[INSTRUCTION]
Print the following data line for line without any changes, and leave the pictures out of your answer.

Stored data entries:
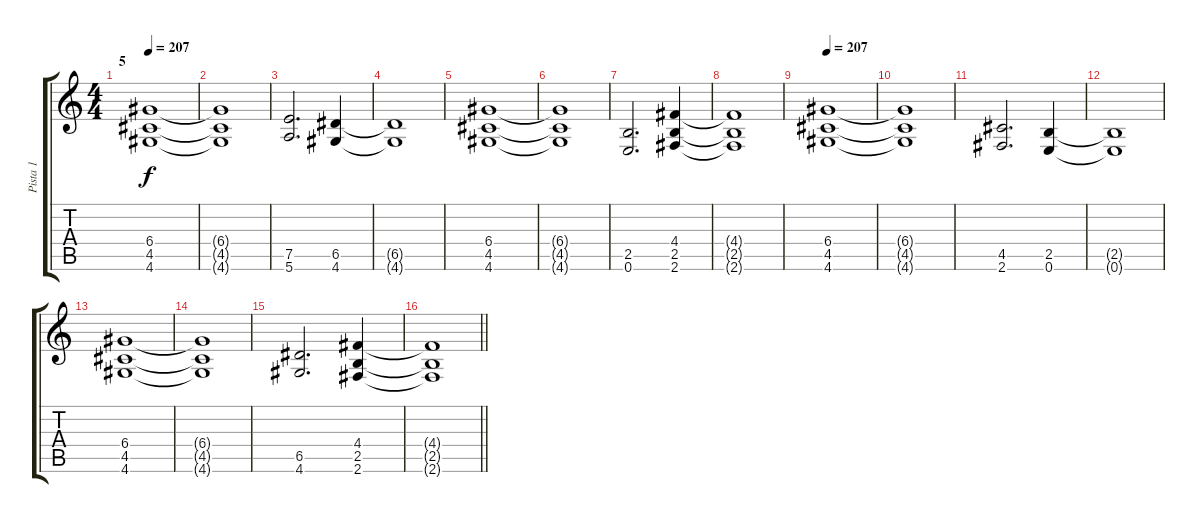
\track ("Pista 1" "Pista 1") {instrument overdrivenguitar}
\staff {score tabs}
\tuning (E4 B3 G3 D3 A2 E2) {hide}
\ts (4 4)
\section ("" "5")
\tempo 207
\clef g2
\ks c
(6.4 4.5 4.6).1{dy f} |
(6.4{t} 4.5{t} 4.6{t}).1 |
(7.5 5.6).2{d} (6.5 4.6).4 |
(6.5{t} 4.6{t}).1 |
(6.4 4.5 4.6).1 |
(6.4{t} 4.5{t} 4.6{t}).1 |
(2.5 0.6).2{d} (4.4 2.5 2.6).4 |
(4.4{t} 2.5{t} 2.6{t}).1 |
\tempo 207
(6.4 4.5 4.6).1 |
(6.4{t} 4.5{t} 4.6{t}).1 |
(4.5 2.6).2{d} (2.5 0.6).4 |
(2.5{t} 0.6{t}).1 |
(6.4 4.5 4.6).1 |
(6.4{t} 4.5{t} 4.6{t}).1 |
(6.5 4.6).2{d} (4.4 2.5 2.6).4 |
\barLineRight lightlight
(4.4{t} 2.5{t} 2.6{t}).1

[CORRECT RESULT]
\track ("Pista 1" "Pista 1") {instrument overdrivenguitar}
\staff {score tabs}
\tuning (E4 B3 G3 D3 A2 E2) {hide}
\ts (4 4)
\section ("" "5")
\tempo 207
\clef g2
\ks c
(6.4 4.5 4.6).1{dy f} |
(6.4{t} 4.5{t} 4.6{t}).1 |
(7.5 5.6).2{d} (6.5 4.6).4 |
(6.5{t} 4.6{t}).1 |
(6.4 4.5 4.6).1 |
(6.4{t} 4.5{t} 4.6{t}).1 |
(2.5 0.6).2{d} (4.4 2.5 2.6).4 |
(4.4{t} 2.5{t} 2.6{t}).1 |
\tempo 207
(6.4 4.5 4.6).1 |
(6.4{t} 4.5{t} 4.6{t}).1 |
(4.5 2.6).2{d} (2.5 0.6).4 |
(2.5{t} 0.6{t}).1 |
(6.4 4.5 4.6).1 |
(6.4{t} 4.5{t} 4.6{t}).1 |
(6.5 4.6).2{d} (4.4 2.5 2.6).4 |
\barLineRight lightlight
(4.4{t} 2.5{t} 2.6{t}).1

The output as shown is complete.